Issue 15

Authors: OIES,

OIES Oil Monthly – Issue 15

The new issue of OIES Oil Monthly, including our latest short-term oil market outlook to 2023, is now available.

– EU’s recently agreed embargo on Russian oil has led us to revise upwards our reference case of the expected disruptions in Russian oil production by year-end to 2.6 mb/d from 1.6 mb/d previously. Our reference case this month however constitutes the upper bound of the expected range of Russian crude shut-ins that are now seen confined between 1.5 mb/d and 2.6 mb/d ending-2022. Considering the end-of-year timetable of the EU embargo and of the prohibition of EU operators from insuring and financing the transport of Russian oil to third-party countries, the impacts on Russian supplies may not be fully realised before 2023.

– Global oil demand growth is revised lower by 0.1 mb/d to 2.2 mb/d in 2022 and by 0.11 mb/d to 1.4 mb/d in 2023. The downward revisions in both years reflect mainly the inflationary pressures weighing on the price sensitive non-OECD demand outlook, while China’s extending zero-COVID policy constraints a strong demand rebound in H2. Overall, risks to the demand outlook are tilted to the downside and the risk of demand responses to higher oil prices and slower economic growth increases in 2023.

– Global oil supply is projected to grow by 4.9 mb/d in 2022 and 0.4 mb/d in 2023. Global supplies find little comfort as most OPEC+ struggle to meet their quotas, the prospects of reaching an Iran nuclear deal in the very near-term have diminished, US shale growth remains constrained by surging cost pressures and capital discipline, and non-OPEC supply elsewhere remains price inelastic due to years of underinvestment and capacity losses during COVID. In the near-term, the crude market finds some relief from the continued SPR releases, but this will be temporary.

– The products market tightness that started even before Russia’s invasion of Ukraine continues to deepen as it now spreads across regions and products.
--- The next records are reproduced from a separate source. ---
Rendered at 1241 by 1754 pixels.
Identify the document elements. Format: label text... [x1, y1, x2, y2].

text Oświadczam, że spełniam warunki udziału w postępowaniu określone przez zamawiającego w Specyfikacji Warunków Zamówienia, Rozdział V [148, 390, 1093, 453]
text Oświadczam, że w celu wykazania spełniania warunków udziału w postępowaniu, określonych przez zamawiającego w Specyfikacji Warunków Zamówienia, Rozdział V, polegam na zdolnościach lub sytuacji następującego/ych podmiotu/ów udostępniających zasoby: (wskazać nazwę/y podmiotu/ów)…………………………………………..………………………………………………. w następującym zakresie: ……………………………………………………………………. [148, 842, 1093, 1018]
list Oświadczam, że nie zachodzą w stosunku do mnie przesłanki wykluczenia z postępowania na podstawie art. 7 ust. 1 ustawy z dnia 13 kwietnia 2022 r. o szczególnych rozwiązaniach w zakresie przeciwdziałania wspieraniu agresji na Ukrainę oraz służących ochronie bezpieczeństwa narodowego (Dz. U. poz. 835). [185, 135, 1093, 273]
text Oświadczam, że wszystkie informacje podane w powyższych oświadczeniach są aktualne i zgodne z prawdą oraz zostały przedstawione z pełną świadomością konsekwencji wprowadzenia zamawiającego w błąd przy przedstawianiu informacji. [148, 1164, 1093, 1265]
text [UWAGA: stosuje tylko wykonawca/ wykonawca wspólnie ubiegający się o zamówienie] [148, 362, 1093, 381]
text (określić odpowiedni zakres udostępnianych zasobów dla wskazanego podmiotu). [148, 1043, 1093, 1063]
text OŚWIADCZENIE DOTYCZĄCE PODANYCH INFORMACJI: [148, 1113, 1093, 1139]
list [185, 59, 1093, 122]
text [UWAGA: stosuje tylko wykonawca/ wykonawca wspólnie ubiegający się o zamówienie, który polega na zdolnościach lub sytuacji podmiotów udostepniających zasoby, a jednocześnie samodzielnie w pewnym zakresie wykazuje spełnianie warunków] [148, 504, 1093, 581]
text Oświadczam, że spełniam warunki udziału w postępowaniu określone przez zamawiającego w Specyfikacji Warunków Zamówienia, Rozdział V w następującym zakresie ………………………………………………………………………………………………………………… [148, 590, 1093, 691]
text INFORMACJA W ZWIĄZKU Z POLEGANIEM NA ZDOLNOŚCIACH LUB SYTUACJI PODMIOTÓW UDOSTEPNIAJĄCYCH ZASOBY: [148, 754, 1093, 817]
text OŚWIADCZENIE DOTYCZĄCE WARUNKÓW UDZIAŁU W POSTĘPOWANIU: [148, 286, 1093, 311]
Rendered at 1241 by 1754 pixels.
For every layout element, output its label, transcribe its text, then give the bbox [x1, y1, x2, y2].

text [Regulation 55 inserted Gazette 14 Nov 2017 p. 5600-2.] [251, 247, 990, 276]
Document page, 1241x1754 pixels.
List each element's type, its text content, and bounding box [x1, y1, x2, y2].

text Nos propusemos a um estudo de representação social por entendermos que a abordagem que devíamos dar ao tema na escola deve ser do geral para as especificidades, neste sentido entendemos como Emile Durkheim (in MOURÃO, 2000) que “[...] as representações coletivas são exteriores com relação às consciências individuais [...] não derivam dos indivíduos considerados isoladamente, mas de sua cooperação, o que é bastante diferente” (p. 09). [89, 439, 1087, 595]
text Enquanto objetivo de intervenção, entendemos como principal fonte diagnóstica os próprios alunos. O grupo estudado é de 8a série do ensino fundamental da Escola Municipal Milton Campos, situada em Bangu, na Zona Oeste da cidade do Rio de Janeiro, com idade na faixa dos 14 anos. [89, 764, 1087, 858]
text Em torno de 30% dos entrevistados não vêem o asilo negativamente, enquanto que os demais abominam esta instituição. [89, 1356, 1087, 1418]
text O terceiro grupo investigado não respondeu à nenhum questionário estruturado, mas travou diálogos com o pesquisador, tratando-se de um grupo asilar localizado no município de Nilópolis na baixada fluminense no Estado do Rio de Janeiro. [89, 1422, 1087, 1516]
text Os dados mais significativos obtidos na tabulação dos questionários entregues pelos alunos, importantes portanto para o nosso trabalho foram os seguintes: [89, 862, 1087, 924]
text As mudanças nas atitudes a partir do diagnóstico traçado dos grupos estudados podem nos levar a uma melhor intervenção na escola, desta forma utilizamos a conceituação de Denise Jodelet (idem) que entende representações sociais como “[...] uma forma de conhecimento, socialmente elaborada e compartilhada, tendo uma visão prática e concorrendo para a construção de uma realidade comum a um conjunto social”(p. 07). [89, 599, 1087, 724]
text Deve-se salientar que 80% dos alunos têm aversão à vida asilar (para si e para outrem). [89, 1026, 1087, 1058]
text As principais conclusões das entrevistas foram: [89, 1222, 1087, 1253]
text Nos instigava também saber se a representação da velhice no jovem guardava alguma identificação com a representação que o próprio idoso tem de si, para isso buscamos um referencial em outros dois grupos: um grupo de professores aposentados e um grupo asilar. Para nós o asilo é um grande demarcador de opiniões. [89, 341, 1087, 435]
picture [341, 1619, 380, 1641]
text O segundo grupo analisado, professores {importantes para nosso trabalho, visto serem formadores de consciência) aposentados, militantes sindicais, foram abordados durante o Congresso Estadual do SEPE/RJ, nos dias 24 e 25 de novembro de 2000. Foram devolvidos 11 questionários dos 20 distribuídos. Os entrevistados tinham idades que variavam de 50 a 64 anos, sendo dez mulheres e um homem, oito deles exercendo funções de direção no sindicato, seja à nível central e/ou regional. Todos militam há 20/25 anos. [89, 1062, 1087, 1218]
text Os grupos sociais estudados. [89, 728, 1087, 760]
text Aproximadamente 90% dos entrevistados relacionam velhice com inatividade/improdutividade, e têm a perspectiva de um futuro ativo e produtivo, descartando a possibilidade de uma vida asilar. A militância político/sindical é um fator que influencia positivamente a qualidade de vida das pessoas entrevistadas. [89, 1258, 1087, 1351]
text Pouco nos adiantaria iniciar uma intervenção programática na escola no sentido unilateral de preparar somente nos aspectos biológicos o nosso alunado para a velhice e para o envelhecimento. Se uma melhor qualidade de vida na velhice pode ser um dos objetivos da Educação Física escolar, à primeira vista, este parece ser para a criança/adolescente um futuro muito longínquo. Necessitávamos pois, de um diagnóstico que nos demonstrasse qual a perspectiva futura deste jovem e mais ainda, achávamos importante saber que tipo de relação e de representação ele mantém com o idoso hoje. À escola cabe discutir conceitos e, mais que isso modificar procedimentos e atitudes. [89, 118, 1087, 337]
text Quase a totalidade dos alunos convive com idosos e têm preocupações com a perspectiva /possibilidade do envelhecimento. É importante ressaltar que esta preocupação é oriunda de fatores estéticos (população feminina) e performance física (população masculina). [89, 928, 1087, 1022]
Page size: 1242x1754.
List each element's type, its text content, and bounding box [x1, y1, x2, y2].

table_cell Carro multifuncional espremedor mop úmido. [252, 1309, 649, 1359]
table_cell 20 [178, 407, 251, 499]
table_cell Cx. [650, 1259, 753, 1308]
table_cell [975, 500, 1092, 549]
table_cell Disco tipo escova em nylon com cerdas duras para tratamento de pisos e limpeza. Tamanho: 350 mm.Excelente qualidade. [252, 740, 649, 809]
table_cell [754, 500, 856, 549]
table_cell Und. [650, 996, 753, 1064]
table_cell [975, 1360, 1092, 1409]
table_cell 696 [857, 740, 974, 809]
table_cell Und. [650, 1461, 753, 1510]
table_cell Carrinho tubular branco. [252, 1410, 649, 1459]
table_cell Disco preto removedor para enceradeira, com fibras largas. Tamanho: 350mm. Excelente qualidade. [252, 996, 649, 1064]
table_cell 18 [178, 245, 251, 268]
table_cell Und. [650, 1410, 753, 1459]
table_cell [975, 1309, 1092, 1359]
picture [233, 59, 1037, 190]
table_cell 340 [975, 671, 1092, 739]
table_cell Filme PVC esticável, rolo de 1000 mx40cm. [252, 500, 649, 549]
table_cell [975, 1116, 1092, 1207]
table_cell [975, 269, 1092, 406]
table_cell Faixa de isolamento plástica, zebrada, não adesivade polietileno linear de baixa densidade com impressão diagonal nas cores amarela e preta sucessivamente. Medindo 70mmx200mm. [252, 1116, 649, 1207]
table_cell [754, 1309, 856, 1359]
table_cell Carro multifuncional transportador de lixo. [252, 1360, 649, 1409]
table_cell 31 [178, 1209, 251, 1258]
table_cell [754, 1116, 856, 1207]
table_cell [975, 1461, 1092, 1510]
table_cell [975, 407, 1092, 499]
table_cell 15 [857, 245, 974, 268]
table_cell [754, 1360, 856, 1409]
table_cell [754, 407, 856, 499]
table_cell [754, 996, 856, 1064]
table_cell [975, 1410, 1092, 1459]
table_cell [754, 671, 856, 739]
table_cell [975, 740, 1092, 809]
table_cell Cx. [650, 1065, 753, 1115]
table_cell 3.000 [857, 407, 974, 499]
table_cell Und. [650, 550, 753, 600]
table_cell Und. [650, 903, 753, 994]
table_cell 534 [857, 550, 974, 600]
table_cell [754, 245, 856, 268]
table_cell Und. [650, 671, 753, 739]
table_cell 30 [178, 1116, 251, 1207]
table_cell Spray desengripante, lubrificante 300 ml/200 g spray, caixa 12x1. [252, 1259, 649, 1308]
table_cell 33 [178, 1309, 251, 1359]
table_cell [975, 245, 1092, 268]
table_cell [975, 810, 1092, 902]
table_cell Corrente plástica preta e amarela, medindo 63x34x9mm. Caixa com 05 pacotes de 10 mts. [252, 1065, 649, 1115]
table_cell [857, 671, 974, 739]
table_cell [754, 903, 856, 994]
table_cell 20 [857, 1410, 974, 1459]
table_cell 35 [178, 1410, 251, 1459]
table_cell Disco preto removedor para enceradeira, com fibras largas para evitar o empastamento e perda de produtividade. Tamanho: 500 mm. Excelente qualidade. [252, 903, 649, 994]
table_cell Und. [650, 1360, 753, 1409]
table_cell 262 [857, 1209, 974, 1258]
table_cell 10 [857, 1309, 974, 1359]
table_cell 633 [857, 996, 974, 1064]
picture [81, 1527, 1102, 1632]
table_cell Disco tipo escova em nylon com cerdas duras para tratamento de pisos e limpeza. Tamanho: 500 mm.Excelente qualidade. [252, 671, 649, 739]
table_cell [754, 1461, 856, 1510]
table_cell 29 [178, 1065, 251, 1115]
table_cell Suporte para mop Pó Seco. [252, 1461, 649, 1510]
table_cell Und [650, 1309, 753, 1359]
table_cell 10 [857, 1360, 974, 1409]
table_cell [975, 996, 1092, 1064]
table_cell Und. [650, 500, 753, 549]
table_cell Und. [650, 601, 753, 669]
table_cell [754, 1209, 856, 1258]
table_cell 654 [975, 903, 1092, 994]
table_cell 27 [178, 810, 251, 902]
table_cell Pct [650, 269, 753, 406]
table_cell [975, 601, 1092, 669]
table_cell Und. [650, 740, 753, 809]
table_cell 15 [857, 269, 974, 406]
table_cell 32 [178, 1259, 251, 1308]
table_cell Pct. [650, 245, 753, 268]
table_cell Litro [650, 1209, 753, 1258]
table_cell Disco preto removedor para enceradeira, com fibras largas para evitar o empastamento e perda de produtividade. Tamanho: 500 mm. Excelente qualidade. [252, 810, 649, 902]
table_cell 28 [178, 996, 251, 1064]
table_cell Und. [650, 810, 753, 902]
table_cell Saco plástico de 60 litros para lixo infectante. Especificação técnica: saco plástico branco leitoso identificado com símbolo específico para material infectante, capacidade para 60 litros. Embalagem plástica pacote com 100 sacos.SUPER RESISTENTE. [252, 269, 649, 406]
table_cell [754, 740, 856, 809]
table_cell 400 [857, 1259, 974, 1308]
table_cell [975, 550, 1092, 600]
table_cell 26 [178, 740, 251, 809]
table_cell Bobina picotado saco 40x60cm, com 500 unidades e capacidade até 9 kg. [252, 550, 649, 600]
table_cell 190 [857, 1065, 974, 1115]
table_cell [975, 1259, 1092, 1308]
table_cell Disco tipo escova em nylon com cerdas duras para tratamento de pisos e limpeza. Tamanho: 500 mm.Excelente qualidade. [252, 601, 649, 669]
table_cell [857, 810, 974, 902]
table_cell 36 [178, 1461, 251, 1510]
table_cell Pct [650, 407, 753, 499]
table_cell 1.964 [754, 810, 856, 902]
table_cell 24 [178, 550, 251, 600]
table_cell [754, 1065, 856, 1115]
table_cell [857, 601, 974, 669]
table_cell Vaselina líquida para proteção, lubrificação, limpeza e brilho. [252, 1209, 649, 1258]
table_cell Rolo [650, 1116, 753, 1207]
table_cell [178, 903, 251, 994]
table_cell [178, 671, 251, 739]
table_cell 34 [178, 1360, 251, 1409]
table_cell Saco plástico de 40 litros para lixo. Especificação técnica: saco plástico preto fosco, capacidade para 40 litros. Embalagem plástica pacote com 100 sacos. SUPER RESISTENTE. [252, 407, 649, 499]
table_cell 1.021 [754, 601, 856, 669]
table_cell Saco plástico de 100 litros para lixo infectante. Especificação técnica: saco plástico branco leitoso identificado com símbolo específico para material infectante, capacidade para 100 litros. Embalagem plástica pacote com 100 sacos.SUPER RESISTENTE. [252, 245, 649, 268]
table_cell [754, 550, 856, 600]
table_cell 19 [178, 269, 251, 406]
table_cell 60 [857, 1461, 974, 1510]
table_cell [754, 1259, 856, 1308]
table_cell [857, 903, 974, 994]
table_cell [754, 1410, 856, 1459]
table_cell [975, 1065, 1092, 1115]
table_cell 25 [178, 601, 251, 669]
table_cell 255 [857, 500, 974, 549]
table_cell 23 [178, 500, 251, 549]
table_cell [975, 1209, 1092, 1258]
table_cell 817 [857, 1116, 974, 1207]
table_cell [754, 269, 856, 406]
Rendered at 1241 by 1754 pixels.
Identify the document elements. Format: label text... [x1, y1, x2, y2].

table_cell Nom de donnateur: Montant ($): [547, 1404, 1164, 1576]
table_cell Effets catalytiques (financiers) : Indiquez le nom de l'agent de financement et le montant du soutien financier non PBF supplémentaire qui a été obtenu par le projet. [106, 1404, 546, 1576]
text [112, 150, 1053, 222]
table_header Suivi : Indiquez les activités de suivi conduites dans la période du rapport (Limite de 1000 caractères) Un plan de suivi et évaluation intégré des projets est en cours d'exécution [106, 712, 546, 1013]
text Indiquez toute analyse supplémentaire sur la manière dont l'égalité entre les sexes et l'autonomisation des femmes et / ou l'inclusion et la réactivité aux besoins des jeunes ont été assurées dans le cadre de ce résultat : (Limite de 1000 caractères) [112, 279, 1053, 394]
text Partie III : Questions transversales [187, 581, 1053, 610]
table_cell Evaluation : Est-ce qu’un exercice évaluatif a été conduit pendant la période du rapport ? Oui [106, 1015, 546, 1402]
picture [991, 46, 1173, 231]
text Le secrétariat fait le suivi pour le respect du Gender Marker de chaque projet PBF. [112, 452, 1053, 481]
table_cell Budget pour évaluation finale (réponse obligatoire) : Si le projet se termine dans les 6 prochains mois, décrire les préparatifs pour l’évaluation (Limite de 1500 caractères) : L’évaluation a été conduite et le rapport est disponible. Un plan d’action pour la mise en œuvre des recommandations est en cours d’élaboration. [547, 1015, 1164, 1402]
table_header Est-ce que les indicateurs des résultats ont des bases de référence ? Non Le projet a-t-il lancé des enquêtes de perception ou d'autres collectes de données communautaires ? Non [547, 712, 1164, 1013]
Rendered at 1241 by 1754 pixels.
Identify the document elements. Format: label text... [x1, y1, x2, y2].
EU products markets saw some relief by hiking imports from the US and Asia, but the products market in the US is also tightening due to the refinery closures in 2020/2021 and shortages of key feedstock from Russia due to sanctions. Asian markets are also becoming increasingly tight as regional demand picks up amid China’s strict export quotas and refiners in India operating at, or near, maximum capacity. For now, pent-up demand is offsetting some of the negative impacts of record-high prices on oil demand, but once the exogenous COVID recovery settles demand responses are bound to follow.

– Our Reference forecast for Brent is upgraded by $7.4/b to $112.8/b in 2022 and by $3.7/b to $102.8/b in 2023.  The recent price hike is seen persisting throughout 2022 and could be exaggerated by the tightness in products market, before beginning to ease towards year-end and 2023. Heightened oil price volatility advances in 2023 and risks to the outlook are now tilted to the downside on the lower realization of Russian disruptions followed by negative demand pressures that intensify from Q4-onwards. Brent could range between $94.8 mb/d and $130/b on a monthly basis in the remainder of 2022, while the range averages between $83.1/b and $113.8/b in 2023.

– We project a small 0.4 mb/d surplus in 2022 and a -0.6 mb/d deficit in 2023. The oil market is still seen at a small surplus in 2022, but market deficits are expected to re-emerge sooner from Q4-onwards deepening the overall deficit in 2023. OECD stocks remain under severe pressure throughout the remainder of the year before the deficit eases only slightly in 2023, suggesting that prices could continue to endure strong support by the slow stocks’ replenishment well in 2023.